Yes, there are action sequences a-plenty in The Wolverine, but they all display both thrills and masterful camera work, and in the beginning of the film, they are nearly non-stop. Unlike Zach Snyder’s Man Of Steel destruction overkill, they are never boring, instead helping you get invested in where the movie is headed. Part of this is due to the fact that such sequences aren’t mere set pieces, but actually integral to the plot. There are ninjas and Yakuza in this film, and they have a role to play that isn’t just window-dressing.

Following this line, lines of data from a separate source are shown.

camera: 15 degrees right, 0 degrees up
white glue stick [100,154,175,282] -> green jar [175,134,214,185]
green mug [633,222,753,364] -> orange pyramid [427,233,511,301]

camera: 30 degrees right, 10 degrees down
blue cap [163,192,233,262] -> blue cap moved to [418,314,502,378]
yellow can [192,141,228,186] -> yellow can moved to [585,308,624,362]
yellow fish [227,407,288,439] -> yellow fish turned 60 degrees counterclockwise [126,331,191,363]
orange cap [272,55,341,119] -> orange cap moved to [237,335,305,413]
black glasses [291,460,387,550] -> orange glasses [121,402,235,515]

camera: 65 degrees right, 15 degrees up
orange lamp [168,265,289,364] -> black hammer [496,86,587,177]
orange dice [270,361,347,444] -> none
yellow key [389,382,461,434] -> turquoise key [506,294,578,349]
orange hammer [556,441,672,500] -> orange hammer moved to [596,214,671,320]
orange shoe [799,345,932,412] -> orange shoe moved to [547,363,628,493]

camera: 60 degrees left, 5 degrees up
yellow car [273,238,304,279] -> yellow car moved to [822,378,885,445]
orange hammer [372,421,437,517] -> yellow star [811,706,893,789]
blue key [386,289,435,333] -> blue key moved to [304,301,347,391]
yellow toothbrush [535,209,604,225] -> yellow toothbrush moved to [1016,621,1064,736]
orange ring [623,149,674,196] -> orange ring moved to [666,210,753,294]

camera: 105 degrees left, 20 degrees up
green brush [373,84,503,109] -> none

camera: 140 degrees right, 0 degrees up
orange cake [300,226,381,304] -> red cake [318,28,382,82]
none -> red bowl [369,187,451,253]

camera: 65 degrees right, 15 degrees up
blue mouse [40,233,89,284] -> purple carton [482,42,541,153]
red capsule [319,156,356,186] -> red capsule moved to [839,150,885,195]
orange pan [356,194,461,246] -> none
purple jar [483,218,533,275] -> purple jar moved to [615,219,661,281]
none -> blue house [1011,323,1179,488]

Another factor that helps The Wolverine stand out is the cast. Hugh Jackman is full of rage and he yells a lot, but he’s also a broken man, and Jackman quickly convinces us of this. Notably, there are two women who help to remind him of his humanity. Yukio, portrayed by the elfin Rila Fukushima, is a superb fighter and can hold her own against both Logan and his would-be foes. Tao Okamoto portrays Mariko with both strength and vulnerability and her relationship with Logan feels totally organic and unforced.

There are subtle parallels and callbacks throughout the film that help The Wolverine to posses a gravitas that one might not have expected, especially after X-Men Origins: Wolverine. By setting the film in both urban and rural Japan and forcing Logan to leave his (dis)comfort zone, The Wolverine works both as a fish out of water tale as well as one of redemption and acceptance. It’s also a hell of a lot of fun to watch.

The Wolverine was released on Blu-Ray December 3 by Twentieth Century Fox Home Entertainment. Special features include a theatrical trailer, an X-Men: Days of Future Past set tour, an engaging five-part featurette called “The Path of a Ronin,” and an alternate ending (which should have been used instead of the theatrical ending).